30.08.2012 - 28.09.2012
“Silence is golden” is a term that tells it how it is in Japan. Being quiet is the goal of all people in Japan and it is actually really enjoyable. After living in Siem Reap this year where noise is a part of every day life, especially if you have a wedding or a funeral going on near by, and being in China where if you are standing right next to somebody you are still required to yell at them and the use of mobile phones in public is revered, coming to Japan is bliss. I will also admit that it has been somewhat difficult for me to lower the volume of my voice and laugh and that Merilyn and I combined makes it even more difficult. However, I think I have succeeded and I am also finding myself getting just a little cranky if somebody is talking a little loud (like 2 little old ladies on the bus the other day – who, in their defense, were probably a little deaf.) In the whole time I have been here I have never heard anyone raise their voice in anger to anyone – even mothers with little kids speak softly to them – and it works! The children here are so well behaved.

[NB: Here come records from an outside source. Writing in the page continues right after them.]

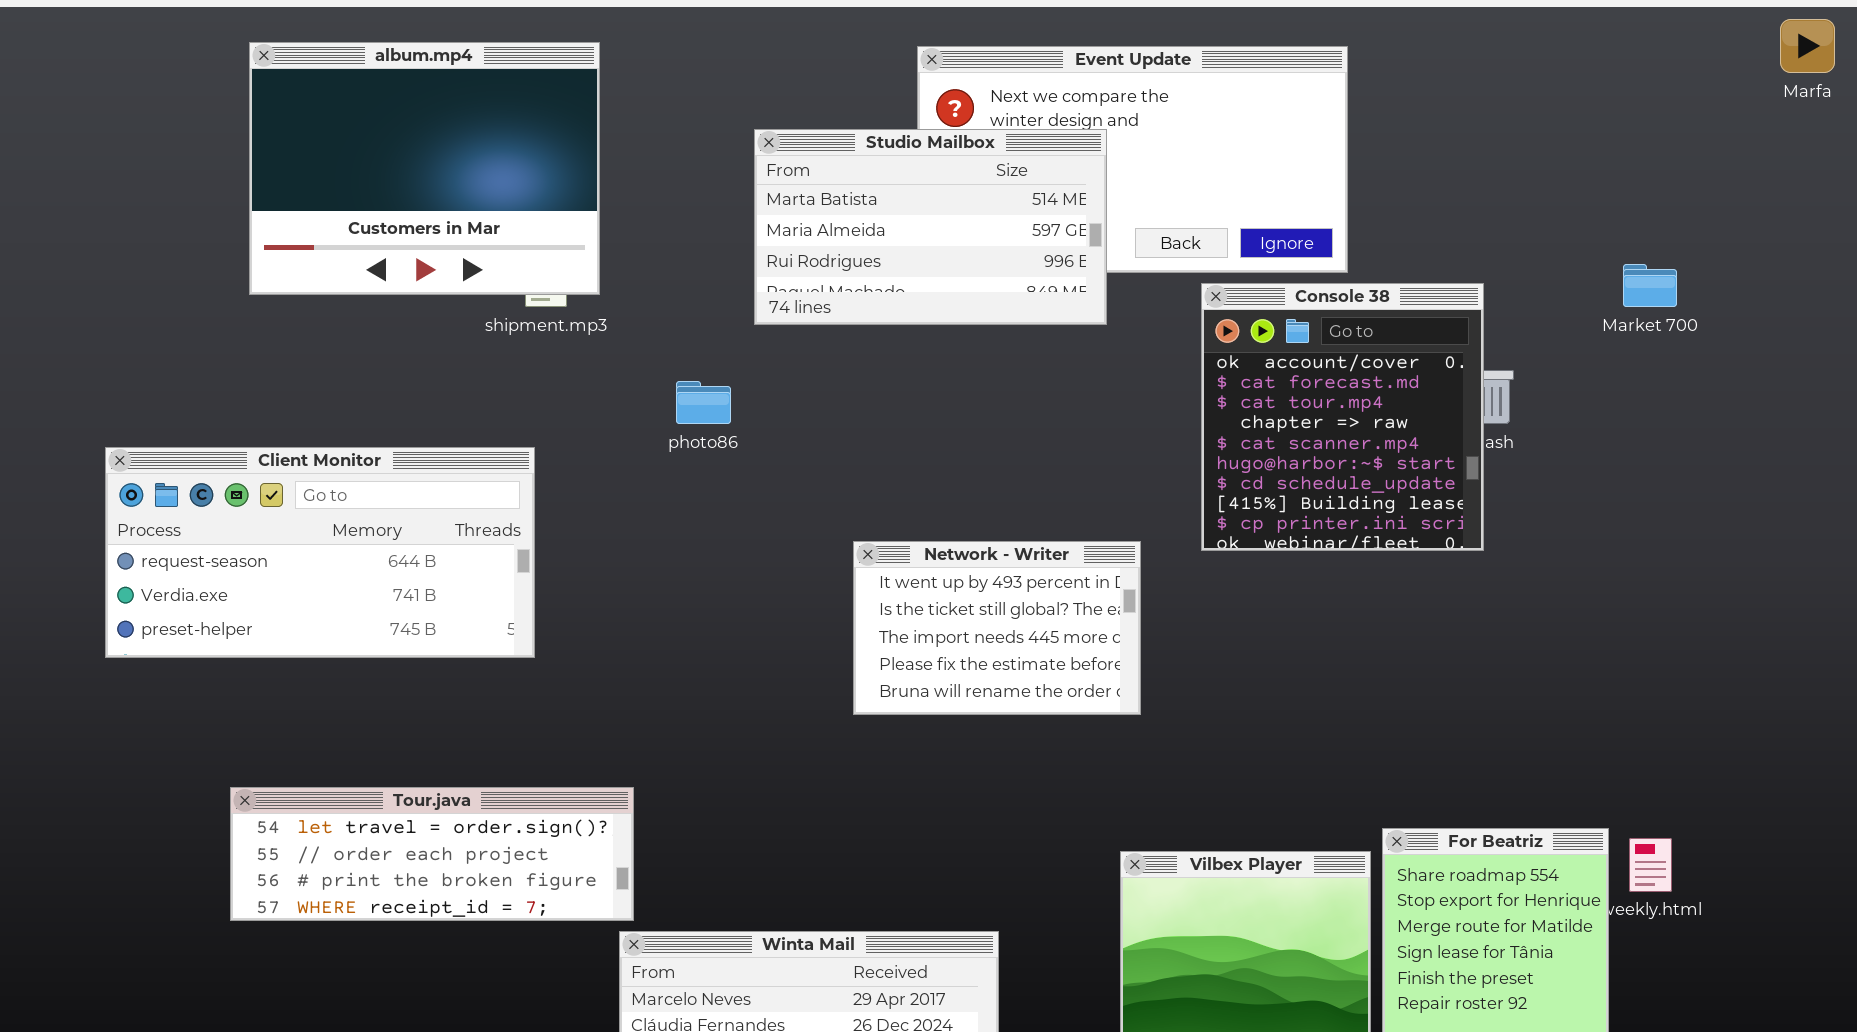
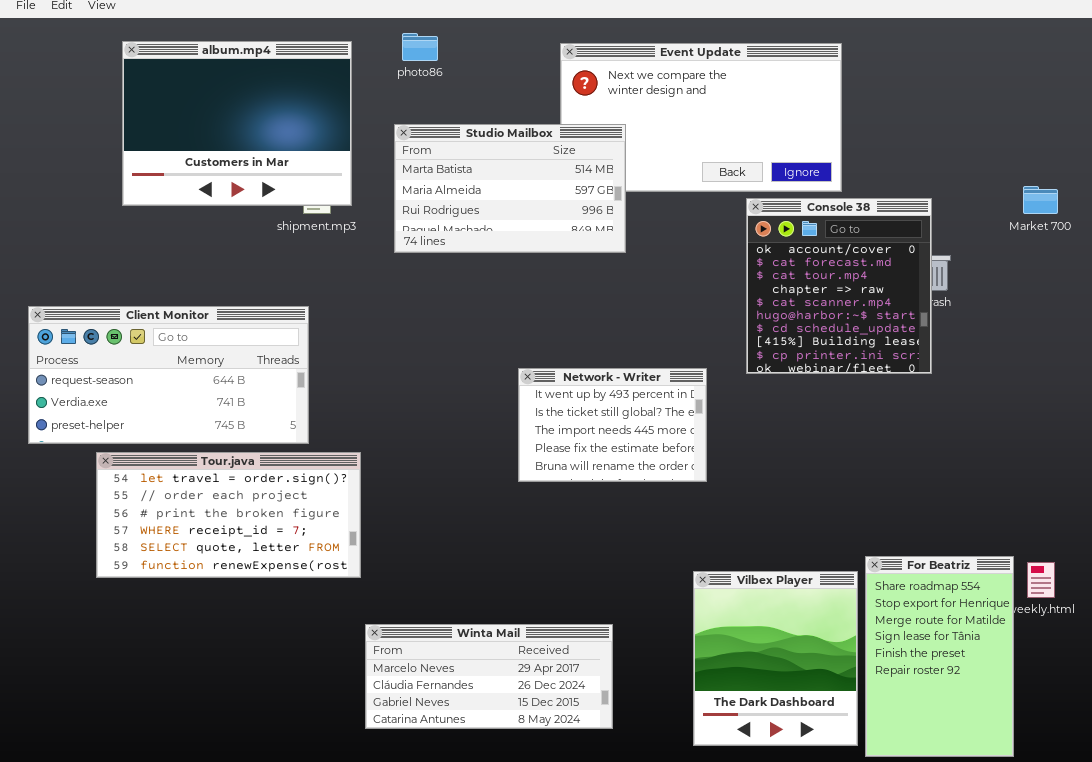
Studio Mailbox: [754,129,1107,325] -> [394,124,626,253], moved
photo86: [676,381,731,424] -> [402,33,438,61], moved
Tour.java: [230,787,634,921] -> [96,452,361,578], moved, resized

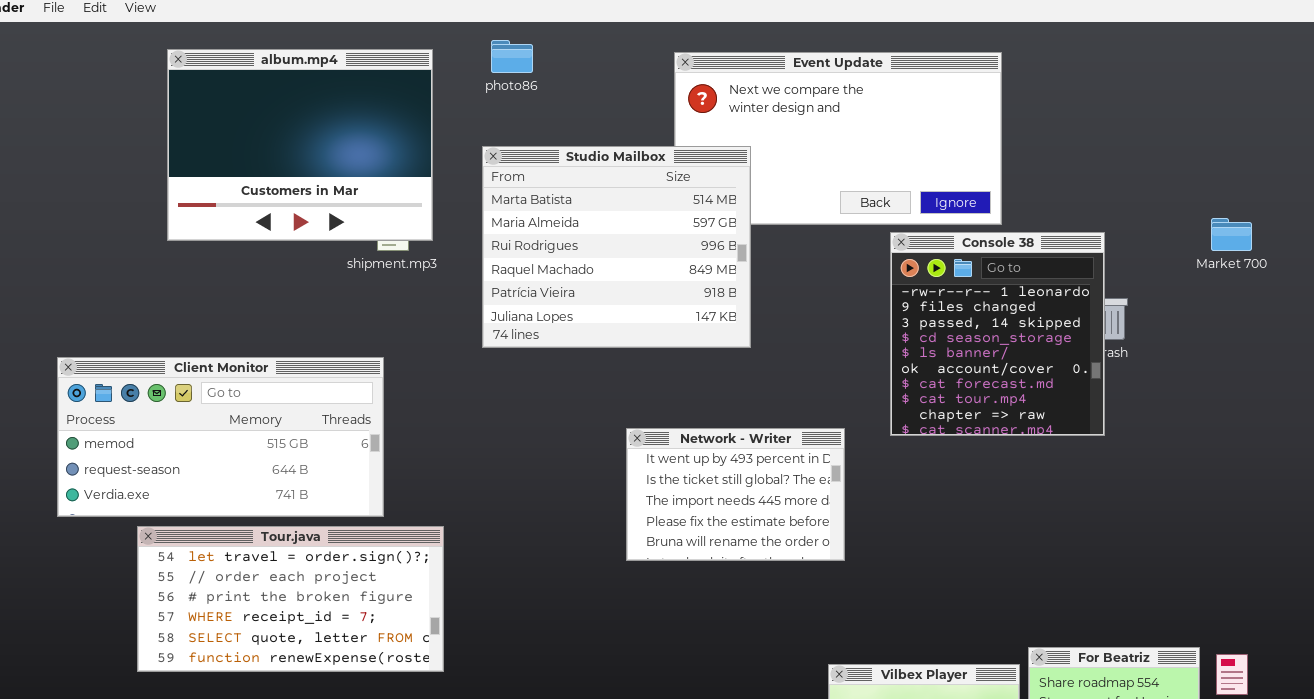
Studio Mailbox: [394,124,626,253] -> [482,146,751,348], resized
Console 38: [746,198,932,374] -> [890,232,1105,436], scrolled up 5 rows
Client Monitor: [28,306,309,444] -> [57,357,384,517], scrolled up 1 row

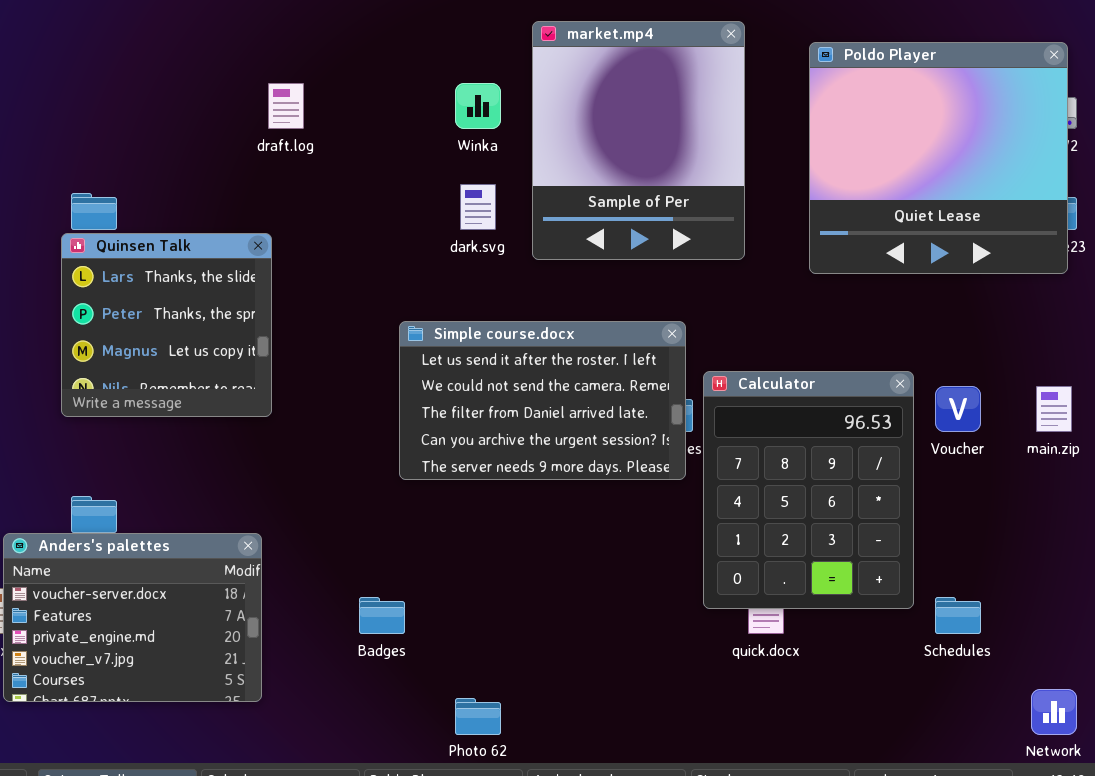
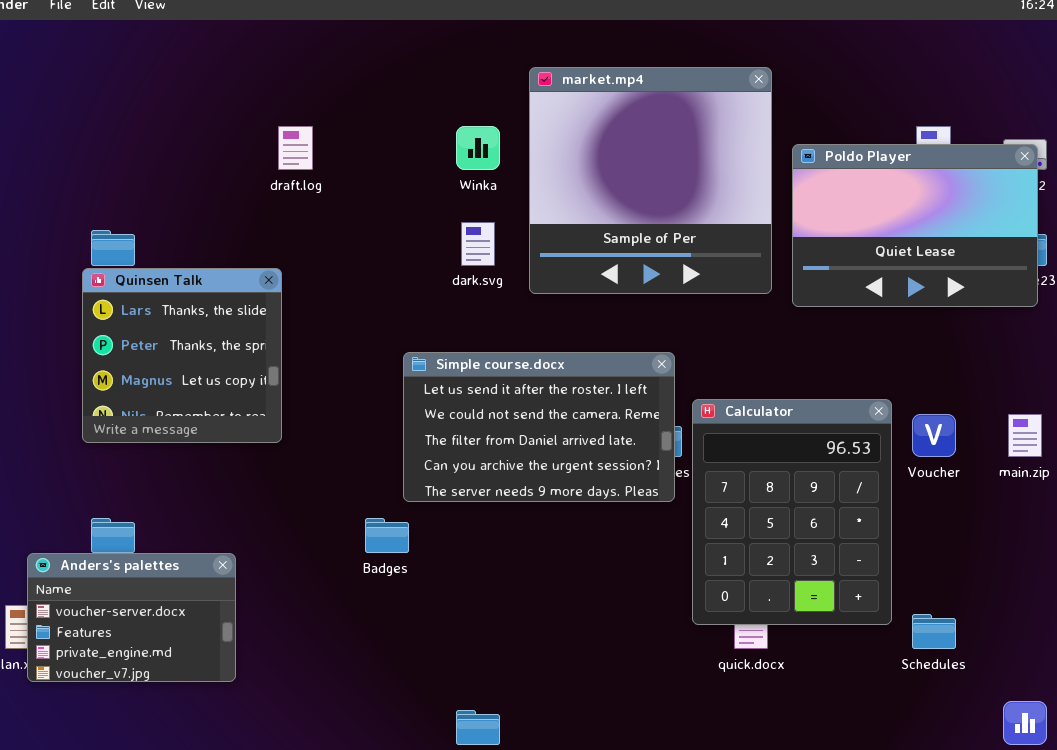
market.mp4: [532,21,745,260] -> [529,67,772,294], resized
Poldo Player: [809,42,1068,274] -> [792,144,1038,307], resized
Anders's palettes: [3,533,262,702] -> [27,553,236,682], resized
Badges: [359,597,405,634] -> [365,518,409,553], moved

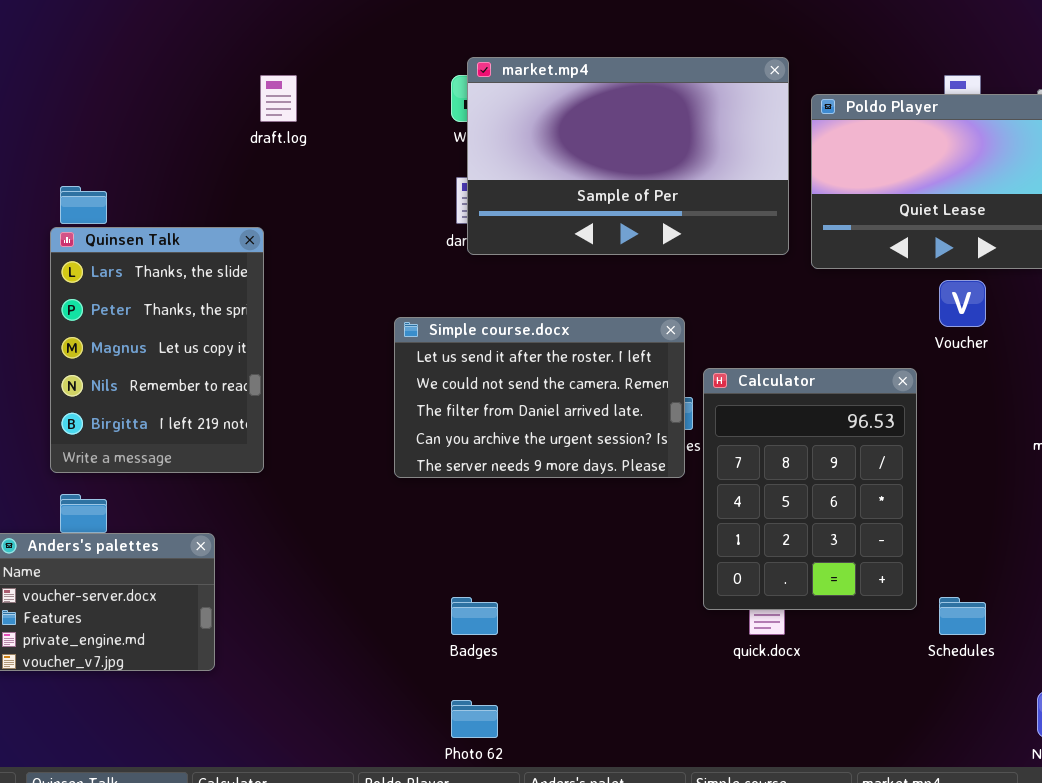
market.mp4: [529,67,772,294] -> [467,57,789,255], resized
Quinsen Talk: [82,268,282,443] -> [50,227,264,473], resized
Voucher: [912,414,956,457] -> [939,280,986,327], moved
Badges: [365,518,409,553] -> [451,597,498,635], moved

It is highly frowned upon to use your mobile phone on any public transport. If you are anywhere near the priority seats (seats for the elderly, women with children etc) then you actually must turn off your phone altogether. In other parts it must be on silent. On the rare occasion that someone does answer their phone they talk very very softly, with their hand coving their mouth to reduce the volume for those sitting near by. Or if they are on a long distance train they will get up from their seat and move to the link between the carriages and talk there. Mobile phone etiquette is highly regarded here in Japan. I would love to see some of it in Australia.